Aber nun, wir wollen nicht über Petitessen meckern, sondern uns freuen. Darüber, wie ein so fröhliches, chaotisches, zueinander passendes Team entstehen durfte. Ein Anwalt, der nicht vor Perfektion strotzt (einzig die Leibesfülle erinnert noch an manch einen seiner Vorgänger), auch mal feige den Schwanz einklemmt und bei Frauen ins Stottern gerät, statt sie souverän zum Essen zu führen. Der Detektiv dreht sympathisch krumme Dinger und wirkt in seiner Spielart, was teils dem Drehbuch, teils dem Schauspieler geschuldet sein mag, sehr viel organischer und ehrlicher als der gute Josef Matula es je hätte sein können. Staatsanwältin Conni Leinfelder (Christina Hecke) lässt die beiden Chaoten gern mal herrlich vor die Wand laufen bei gleichzeitiger Sympathie für den Anwalt – wobei nicht klar ist, ob sie nicht möglicherweise seinen in Juristenkreisen überaus geschätzten Vater, der das Standardwerk für die Strafrechtler schrieb, meint.
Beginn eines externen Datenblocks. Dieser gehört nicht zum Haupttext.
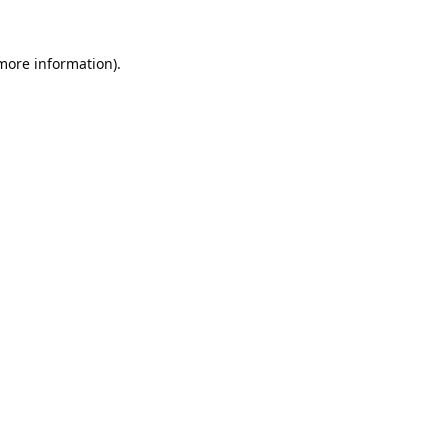
 more information).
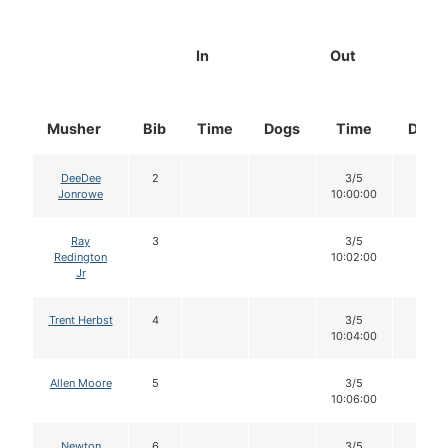
In
Out
Musher
Bib
Time
Dogs
Time
Dogs
DeeDee
2
3/5
12
Jonrowe
10:00:00
Ray
3
3/5
12
Redington
10:02:00
Jr
Trent Herbst
4
3/5
12
10:04:00
Allen Moore
5
3/5
12
10:06:00
Newton
6
3/5
12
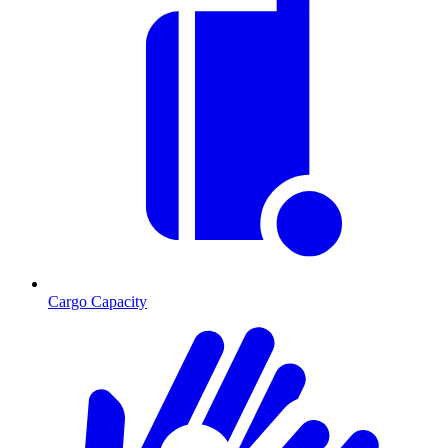
Cargo Capacity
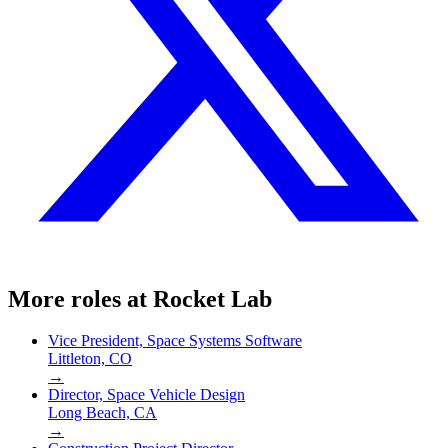
More roles at
Rocket Lab
Vice President, Space Systems Software
Littleton, CO
→
Director, Space Vehicle Design
Long Beach, CA
→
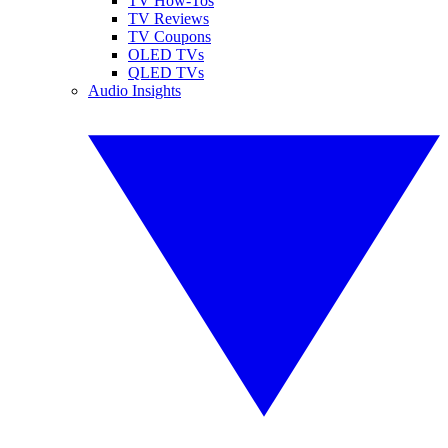
TV How-Tos
TV Reviews
TV Coupons
OLED TVs
QLED TVs
Audio Insights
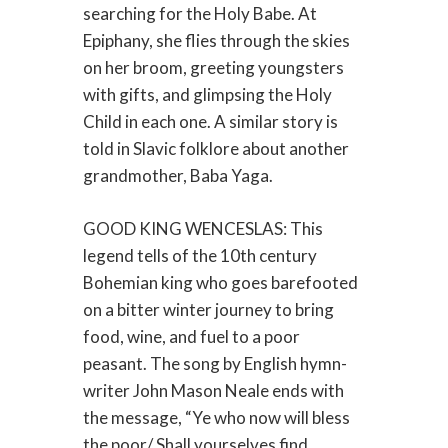
searching for the Holy Babe. At
Epiphany, she flies through the skies
on her broom, greeting youngsters
with gifts, and glimpsing the Holy
Child in each one. A similar story is
told in Slavic folklore about another
grandmother, Baba Yaga.
GOOD KING WENCESLAS: This
legend tells of the 10th century
Bohemian king who goes barefooted
on a bitter winter journey to bring
food, wine, and fuel to a poor
peasant. The song by English hymn-
writer John Mason Neale ends with
the message, “Ye who now will bless
the poor/ Shall yourselves find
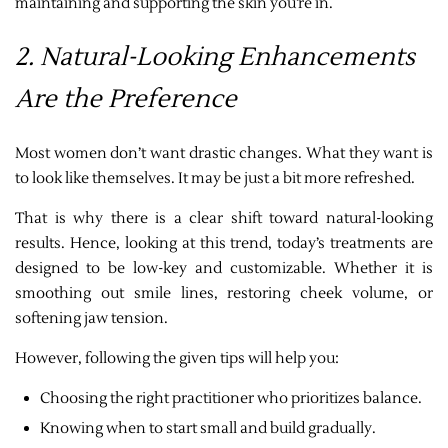
maintaining and supporting the skin you’re in.
2. Natural-Looking Enhancements
Are the Preference
Most women don’t want drastic changes. What they want is
to look like themselves. It may be just a bit more refreshed.
That is why there is a clear shift toward natural-looking
results. Hence, looking at this trend, today’s treatments are
designed to be low-key and customizable. Whether it is
smoothing out smile lines, restoring cheek volume, or
softening jaw tension.
However, following the given tips will help you:
Choosing the right practitioner who prioritizes balance.
Knowing when to start small and build gradually.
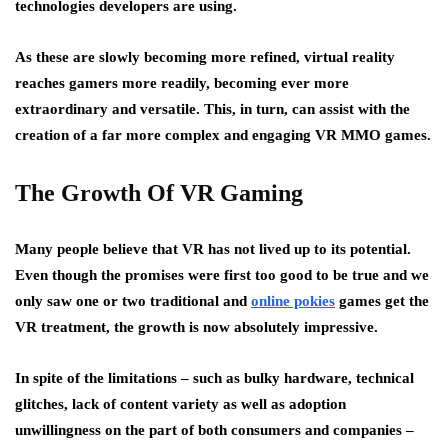
technologies developers are using.
As these are slowly becoming more refined, virtual reality
reaches gamers more readily, becoming ever more
extraordinary and versatile. This, in turn, can assist with the
creation of a far more complex and engaging VR MMO games.
The Growth Of VR Gaming
Many people believe that VR has not lived up to its potential.
Even though the promises were first too good to be true and we
only saw one or two traditional and
online pokies
games get the
VR treatment, the growth is now absolutely impressive.
In spite of the limitations – such as bulky hardware, technical
glitches, lack of content variety as well as adoption
unwillingness on the part of both consumers and companies –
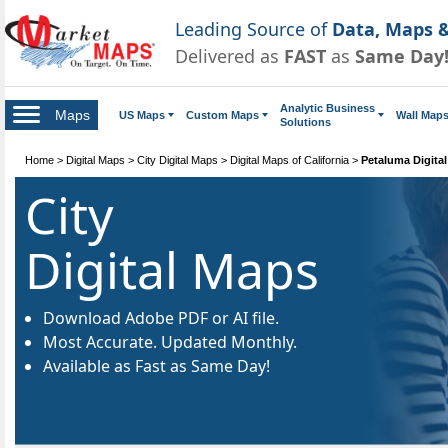
Leading Source of
Data, Maps &
Delivered as
FAST
as
Same Day
Analytic Business
Maps
US Maps
Custom Maps
Wall Map
Solutions
Home
>
Digital Maps
>
City Digital Maps
>
Digital Maps of California
>
Petaluma Digita
City
Digital Maps
Download Adobe PDF or AI file.
Most Accurate. Updated Monthly.
Available as Fast as Same Day!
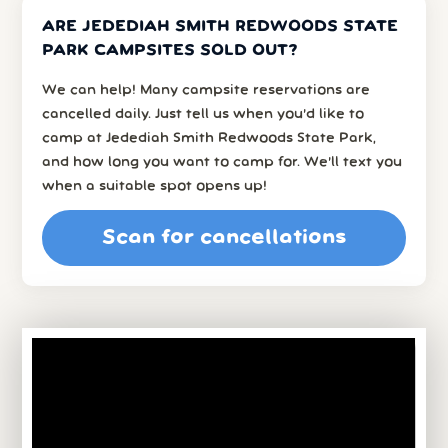
ARE JEDEDIAH SMITH REDWOODS STATE
PARK CAMPSITES SOLD OUT?
We can help! Many campsite reservations are
cancelled daily. Just tell us when you’d like to
camp at Jedediah Smith Redwoods State Park,
and how long you want to camp for. We’ll text you
when a suitable spot opens up!
Scan for cancellations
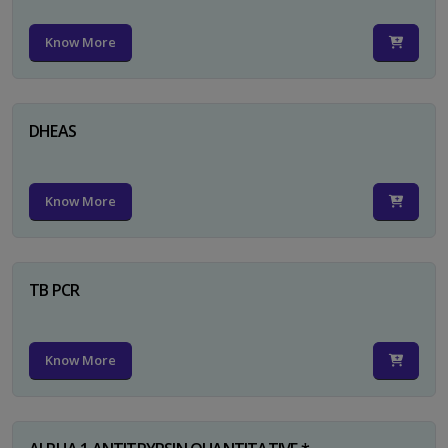
Know More
DHEAS
Know More
TB PCR
Know More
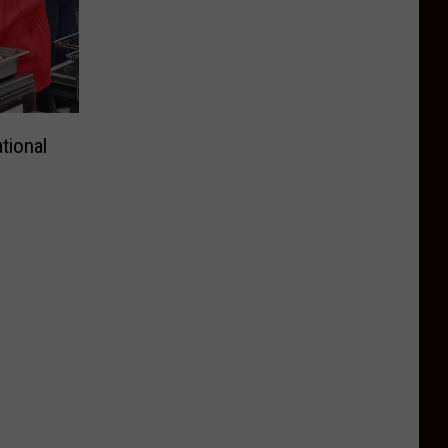
tional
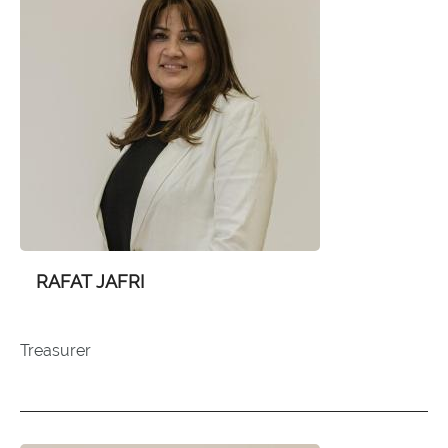
RAFAT JAFRI
Treasurer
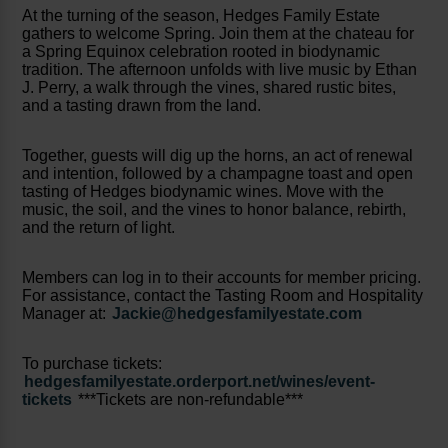
At the turning of the season, Hedges Family Estate
gathers to welcome Spring. Join them at the chateau for
a Spring Equinox celebration rooted in biodynamic
tradition. The afternoon unfolds with live music by Ethan
J. Perry, a walk through the vines, shared rustic bites,
and a tasting drawn from the land.
Together, guests will dig up the horns, an act of renewal
and intention, followed by a champagne toast and open
tasting of Hedges biodynamic wines. Move with the
music, the soil, and the vines to honor balance, rebirth,
and the return of light.
Members can log in to their accounts for member pricing.
For assistance, contact the Tasting Room and Hospitality
Manager at:
Jackie@hedgesfamilyestate.com
To purchase tickets:
hedgesfamilyestate.orderport.net/wines/event-
tickets
***Tickets are non-refundable***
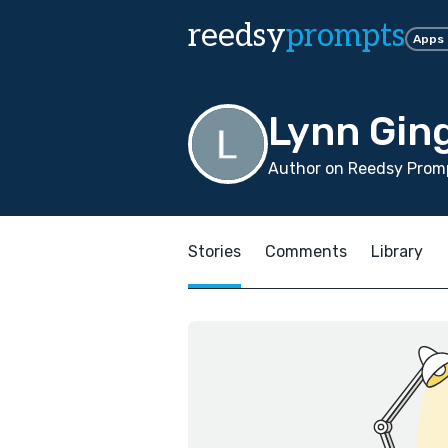
reedsy
prompts
Apps
Lynn Gin
Author on Reedsy Promp
Stories
Comments
Library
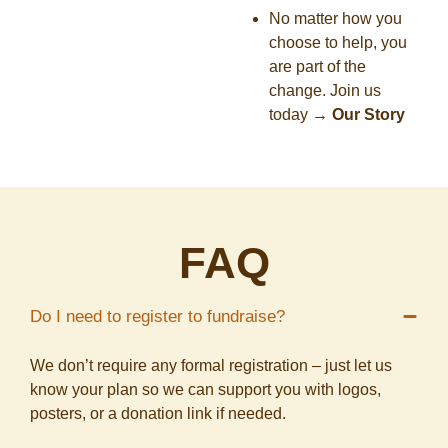
No matter how you
choose to help, you
are part of the
change. Join us
today
→
Our Story
FAQ
Do I need to register to fundraise?
We don’t require any formal registration – just let us
know your plan so we can support you with logos,
posters, or a donation link if needed.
Ja, manchmal sind die Dialoge ein wenig vom Erklärbären, aber haben wir doch Mitleid mit und Verständnis für das Publikum, das zu dieser Zeit bitte nicht allzu sehr überfordert werden soll. Ja, vielleicht war der erste Fall ein wenig verworren, weil eben zu viel erzählt werden sollte. Aber insgesamt – wie frisch, wie herrlich, wenn Mues und Monot Jr. da miteinander spielen. Vorbei die Zeiten vom korrekten Anwalt in Anzug und teurem Büro mit Blick auf die Skyline, vorbei auch die Zeiten vom krampfhaft hingezwirbelten Möchtegern Matula, der mehr und mehr Statist wurde. Freuen wir uns also darüber, dass das ZDF sich etwas traut, und schauen wir, was draus wird. Es sieht aber alles schon sehr, sehr gut aus. Man möchte rufen: Weiter so!